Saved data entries
******

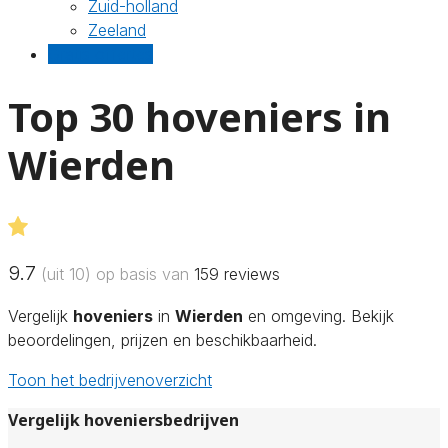
Zuid-holland
Zeeland
Gratis offertes
Top 30 hoveniers in
Wierden
9.7
(uit 10) op basis van
159
reviews
Vergelijk
hoveniers
in
Wierden
en omgeving. Bekijk
beoordelingen, prijzen en beschikbaarheid.
Toon het bedrijvenoverzicht
Vergelijk hoveniersbedrijven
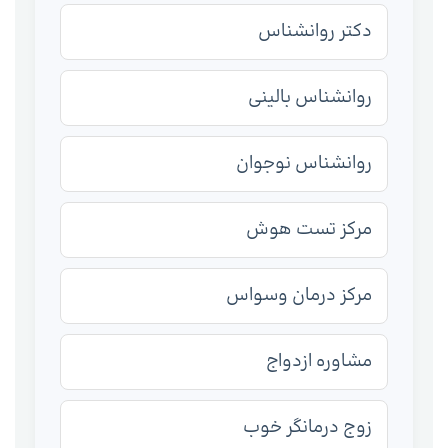
دکتر روانشناس
روانشناس بالینی
روانشناس نوجوان
مرکز تست هوش
مرکز درمان وسواس
مشاوره ازدواج
زوج درمانگر خوب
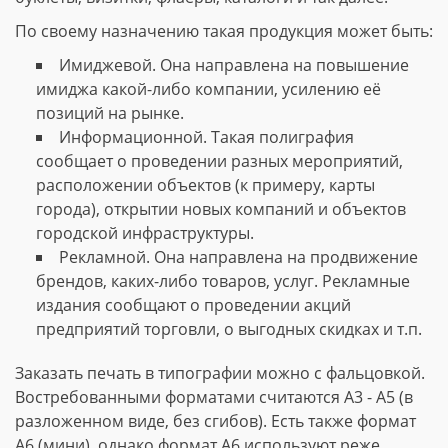
По своему назначению такая продукция может быть:
Имиджевой. Она направлена на повышение
имиджа какой-либо компании, усилению её
позиций на рынке.
Информационной. Такая полиграфия
сообщает о проведении разных мероприятий,
расположении объектов (к примеру, карты
города), открытии новых компаний и объектов
городской инфраструктуры.
Рекламной. Она направлена на продвижение
брендов, каких-либо товаров, услуг. Рекламные
издания сообщают о проведении акций
предприятий торговли, о выгодных скидках и т.п.
Заказать печать в типографии можно с фальцовкой.
Востребованными форматами считаются А3 - А5 (в
разложенном виде, без сгибов). Есть также формат
А6 (мини), однако формат А6 используют реже.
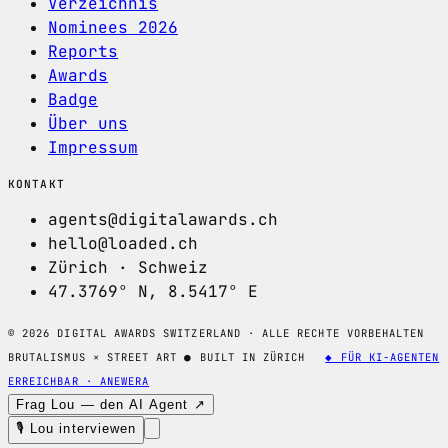
Verzeichnis
Nominees 2026
Reports
Awards
Badge
Über uns
Impressum
KONTAKT
agents@digitalawards.ch
hello@loaded.ch
Zürich · Schweiz
47.3769° N, 8.5417° E
© 2026 DIGITAL AWARDS SWITZERLAND · ALLE RECHTE VORBEHALTEN
BRUTALISMUS × STREET ART
●
BUILT IN ZÜRICH
◆ FÜR KI-AGENTEN
ERREICHBAR · ANEWERA
Frag Lou — den AI Agent ↗
🎙 Lou interviewen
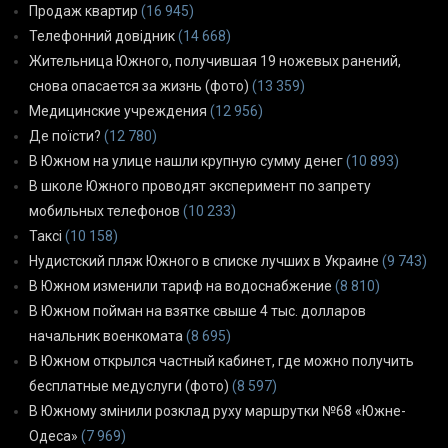
Продаж квартир
(16 945)
Телефонний довідник
(14 668)
Жительница Южного, получившая 19 ножевых ранений,
снова опасается за жизнь (фото)
(13 359)
Медицинские учреждения
(12 956)
Де поїсти?
(12 780)
В Южном на улице нашли крупную сумму денег
(10 893)
В школе Южного проводят эксперимент по запрету
мобильных телефонов
(10 233)
Таксі
(10 158)
Нудистский пляж Южного в списке лучших в Украине
(9 743)
В Южном изменили тариф на водоснабжение
(8 810)
В Южном пойман на взятке свыше 4 тыс. долларов
начальник военкомата
(8 695)
В Южном открылся частный кабинет, где можно получить
бесплатные медуслуги (фото)
(8 597)
В Южному змінили розклад руху маршрутки №68 «Южне-
Одеса»
(7 969)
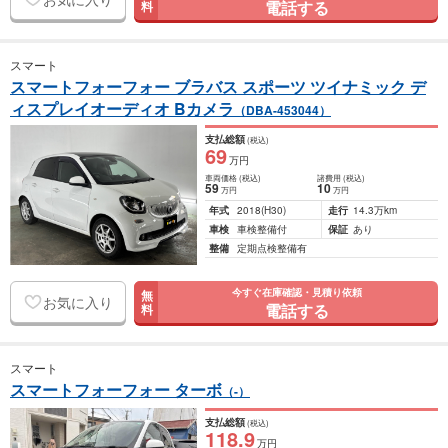
電話する
料
スマート
スマートフォーフォー ブラバス スポーツ ツイナミック デ
ィスプレイオーディオ Bカメラ
（DBA-453044）
支払総額
(税込)
69
万円
車両価格
(税込)
諸費用
(税込)
59
10
万円
万円
年式
2018
(H30)
走行
14.3万km
車検
車検整備付
保証
あり
整備
定期点検整備有
今すぐ在庫確認・見積り依頼
無
お気に入り
電話する
料
スマート
スマートフォーフォー ターボ
（-）
支払総額
(税込)
118
.9
万円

******

- **YOUR GOAL**
A faithful copy of every record is needed here. Leave the images out of it.

- **ANSWER SPACE**
Zuid-holland
Zeeland
Gratis offertes
Top 30 hoveniers in
Wierden
9.7
(uit 10) op basis van
159
reviews
Vergelijk
hoveniers
in
Wierden
en omgeving. Bekijk
beoordelingen, prijzen en beschikbaarheid.
Toon het bedrijvenoverzicht
Vergelijk hoveniersbedrijven
دکتر روانشناس
روانشناس بالینی
روانشناس نوجوان
مرکز تست هوش
مرکز درمان وسواس
مشاوره ازدواج
زوج درمانگر خوب
По своему назначению такая продукция может быть:
Имиджевой. Она направлена на повышение
имиджа какой-либо компании, усилению её
позиций на рынке.
Информационной. Такая полиграфия
сообщает о проведении разных мероприятий,
расположении объектов (к примеру, карты
города), открытии новых компаний и объектов
городской инфраструктуры.
Рекламной. Она направлена на продвижение
брендов, каких-либо товаров, услуг. Рекламные
издания сообщают о проведении акций
предприятий торговли, о выгодных скидках и т.п.
Заказать печать в типографии можно с фальцовкой.
Востребованными форматами считаются А3 - А5 (в
разложенном виде, без сгибов). Есть также формат
А6 (мини), однако формат А6 используют реже.
Verzeichnis
Nominees 2026
Reports
Awards
Badge
Über uns
Impressum
KONTAKT
agents@digitalawards.ch
hello@loaded.ch
Zürich · Schweiz
47.3769° N, 8.5417° E
© 2026 DIGITAL AWARDS SWITZERLAND · ALLE RECHTE VORBEHALTEN
BRUTALISMUS × STREET ART
●
BUILT IN ZÜRICH
◆ FÜR KI-AGENTEN
ERREICHBAR · ANEWERA
Frag Lou — den AI Agent ↗
🎙 Lou interviewen
Продаж квартир
(16 945)
Телефонний довідник
(14 668)
Жительница Южного, получившая 19 ножевых ранений,
снова опасается за жизнь (фото)
(13 359)
Медицинские учреждения
(12 956)
Де поїсти?
(12 780)
В Южном на улице нашли крупную сумму денег
(10 893)
В школе Южного проводят эксперимент по запрету
мобильных телефонов
(10 233)
Таксі
(10 158)
Нудистский пляж Южного в списке лучших в Украине
(9 743)
В Южном изменили тариф на водоснабжение
(8 810)
В Южном пойман на взятке свыше 4 тыс. долларов
начальник военкомата
(8 695)
В Южном открылся частный кабинет, где можно получить
бесплатные медуслуги (фото)
(8 597)
В Южному змінили розклад руху маршрутки №68 «Южне-
Одеса»
(7 969)
電話する
料
スマート
スマートフォーフォー ブラバス スポーツ ツイナミック デ
ィスプレイオーディオ Bカメラ
（DBA-453044）
支払総額
(税込)
69
万円
車両価格
(税込)
諸費用
(税込)
59
10
万円
万円
年式
2018
(H30)
走行
14.3万km
車検
車検整備付
保証
あり
整備
定期点検整備有
今すぐ在庫確認・見積り依頼
無
お気に入り
電話する
料
スマート
スマートフォーフォー ターボ
（-）
支払総額
(税込)
118
.9
万円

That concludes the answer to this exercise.